В 1990 году Николай Рыжков, глава горбачевского правительства, задал вопрос: “Что мы строим – социализм или капитализм?”. К тому времени ответ на него давно уже был дан – причем не только кооператорами, но и множеством “красных директоров”, которые начали присваивать государственную собственность задолго до официальной приватизации 1990-х. Все признаки перехода экономической власти от центрального правительства к красным директорам были уже налицо, но мало кто, включая Рыжкова, в тот момент понимал последствия такого перераспределения ресурсов.

В мае 1989 года Виктор Черномырдин, 51-летний министр газовой промышленности и будущий премьер-министр России, обратился к Рыжкову с предложением преобразовать свое министерство в государственную корпорацию “Газпром”, в которой сам бы он стал председателем правления, отказавшись при этом от должности министра. Рыжков старался уловить логику. После одного долгого разговора он спросил Черномырдина:

– То есть, я понял, ты больше министром не хочешь быть? – он все еще верил, что нет лучше занятия, чем быть в Советском Союзе министром.

– Нет, не хочу, – отвечал Черномырдин.

– И не будешь членом правительства? – недоумевал Рыжков. – И понимаешь, что лишаешься всего? Дачи, привилегий?

– Да, понимаю, – сказал Черномырдин.

– Сам?

– Сам. Пойми, Николай Иваныч. Не надо сейчас уже быть министром. Мы делаем компанию[118].

Рыжков вполне мог заключить, что Черномырдин сошел с ума. Еще никогда ни один советский министр не отказывался от положенных ему по чину привилегий, к числу которых относились служебный автомобиль с личным шофером, большая квартира в Москве и дача за городом, бесплатный отдых в крымском санатории и деликатесы из спецраспределителя. Прозорливый советский отраслевик Черномырдин предвидел, что централизованная плановая командная экономика вот-вот обрушится. Система угроз, привилегий и принуждений уже утратила силу, министерские приказы попросту перестали исполняться.

Несколько месяцев спустя Рыжков ушел с поста премьер-министра, Советский Союз рухнул, а Черномырдин возглавил “Газпром”, самую крупную российскую компанию, которая предоставляла возможности несравненно более привлекательные, нежели привилегии, связанные с министерской должностью. История возникновения “Газпрома” во многом объясняет и то, почему распад советского режима произошел относительно бескровно, и то, почему переход страны к открытой рыночной системе оказался незавершенным. Экономический фундамент советского строя разрушили не внешние враги и не диссиденты, а собственнические инстинкты советских “красных директоров”, которые охотно променяли свои привилегии на крупную собственность. Эти-то люди и подорвали глубинный принцип социализма.

**УСЛОВИЯ ЗАДАНИЯ**:
1/ Когда, согласно отрывку о создании «Газпрома», Черномырдин предложил Рыжкову преобразовать свое министерство в государственную корпорацию?
2/ Согласуются ли с отрывком о создании «Газпрома» следующие утверждения: (a) когда Черномырдин обратился с предложением, ему был 51 год; (b) Черномырдин намеревался сохранить за собой должность министра; (c) экономический фундамент советского строя разрушили диссиденты?
3/ Продолжите отрывок о создании «Газпрома», начав сразу после его последнего предложения.
Следующий далее материал взят из другого источника.

**МАТЕРИАЛЫ**:
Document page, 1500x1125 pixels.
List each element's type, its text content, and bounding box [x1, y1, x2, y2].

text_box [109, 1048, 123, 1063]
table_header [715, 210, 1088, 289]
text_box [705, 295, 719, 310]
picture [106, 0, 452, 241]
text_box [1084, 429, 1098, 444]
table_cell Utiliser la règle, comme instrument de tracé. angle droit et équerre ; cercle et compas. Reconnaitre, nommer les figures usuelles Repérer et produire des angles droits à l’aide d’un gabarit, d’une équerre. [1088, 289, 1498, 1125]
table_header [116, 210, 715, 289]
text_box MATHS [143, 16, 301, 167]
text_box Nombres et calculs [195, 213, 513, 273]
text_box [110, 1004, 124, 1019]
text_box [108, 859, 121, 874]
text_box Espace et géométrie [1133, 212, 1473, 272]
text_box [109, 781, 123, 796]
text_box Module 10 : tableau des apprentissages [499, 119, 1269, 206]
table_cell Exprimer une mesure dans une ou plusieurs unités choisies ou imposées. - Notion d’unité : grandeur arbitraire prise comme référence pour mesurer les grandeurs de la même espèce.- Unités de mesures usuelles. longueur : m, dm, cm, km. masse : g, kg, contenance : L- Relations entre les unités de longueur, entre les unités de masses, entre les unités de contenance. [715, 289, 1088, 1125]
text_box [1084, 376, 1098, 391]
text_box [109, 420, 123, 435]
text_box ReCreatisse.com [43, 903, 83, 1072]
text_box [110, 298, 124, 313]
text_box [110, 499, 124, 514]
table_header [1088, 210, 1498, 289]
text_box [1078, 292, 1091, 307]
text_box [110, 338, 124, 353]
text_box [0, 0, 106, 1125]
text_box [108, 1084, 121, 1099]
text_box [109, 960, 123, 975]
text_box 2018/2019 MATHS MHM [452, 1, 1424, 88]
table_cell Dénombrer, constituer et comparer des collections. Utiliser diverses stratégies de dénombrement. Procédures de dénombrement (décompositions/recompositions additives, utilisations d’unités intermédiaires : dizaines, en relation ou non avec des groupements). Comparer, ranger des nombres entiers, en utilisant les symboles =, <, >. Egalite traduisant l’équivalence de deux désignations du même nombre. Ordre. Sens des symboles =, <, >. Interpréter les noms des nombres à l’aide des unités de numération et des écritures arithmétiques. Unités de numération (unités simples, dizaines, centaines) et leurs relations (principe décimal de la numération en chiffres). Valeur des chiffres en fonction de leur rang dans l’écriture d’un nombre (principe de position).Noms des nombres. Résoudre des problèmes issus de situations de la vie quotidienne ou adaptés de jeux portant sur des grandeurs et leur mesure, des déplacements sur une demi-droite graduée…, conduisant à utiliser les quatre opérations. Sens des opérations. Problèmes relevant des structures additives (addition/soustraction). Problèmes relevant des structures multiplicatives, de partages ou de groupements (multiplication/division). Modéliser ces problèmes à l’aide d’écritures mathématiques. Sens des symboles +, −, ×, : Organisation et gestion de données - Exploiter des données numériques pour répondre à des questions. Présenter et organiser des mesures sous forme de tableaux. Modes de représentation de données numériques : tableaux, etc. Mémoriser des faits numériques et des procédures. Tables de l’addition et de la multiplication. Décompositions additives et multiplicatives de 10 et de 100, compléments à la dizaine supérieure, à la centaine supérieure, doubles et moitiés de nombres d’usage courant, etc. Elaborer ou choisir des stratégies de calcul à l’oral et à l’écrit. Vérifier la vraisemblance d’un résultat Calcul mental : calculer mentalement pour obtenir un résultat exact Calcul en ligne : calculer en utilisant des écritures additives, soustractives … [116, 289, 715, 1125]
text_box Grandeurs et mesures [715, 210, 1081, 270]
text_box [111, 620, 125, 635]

**ОТВЕТЫ**:
1/ В мае 1989 года.

2/
(a) Да: «51-летний министр газовой промышленности».
(b) Нет: «отказавшись при этом от должности министра».
(c) Нет: «Экономический фундамент советского строя разрушили не внешние враги и не диссиденты».

3/
Ликвидация частной собственности и индивидуального мышления была главной целью большевиков. Художники и писатели 1920-х годов создавали утопии о социалистическом общежитии, где люди начисто лишатся индивидуалистических привычек. Сталин поспешил избавиться от ленинской Новой экономической политики, допускавшей существование мелких частных предприятий, не потому, что усомнился в экономической целесообразности НЭПа, а потому, что понимал: любая частная собственность несет угрозу тотальной власти. Сталин наделял приближенных привилегиями – предоставлял им роскошные служебные квартиры, машины и дачи, – но все эти блага могли быть в одночасье отняты вместе со свободой и жизнью и переданы новым выдвиженцам. Даже казенная мебель в квартирах партийной верхушки была пронумерована, чтобы в случае необходимости вернуться на склад. Собственность оказывалась условной – ее нельзя было ни продать, ни завещать, что создавало у элиты ощущение зависимости и временности.

Идеологи режима бдительно следили за малейшими проявлениями собственнических инстинктов. После смерти Сталина угрозы расстрела ушли в прошлое, но табу на частную собственность оставалось. А вот к концу 1980-х негласный договор, по которому номенклатура должна была удовлетворяться отведенными ей благами, начал терять свою силу под давлением растущих соблазнов и скудеющих пайков. Популистская кампания Ельцина против привилегий чиновников сулила последним дополнительный дискомфорт и политические риски.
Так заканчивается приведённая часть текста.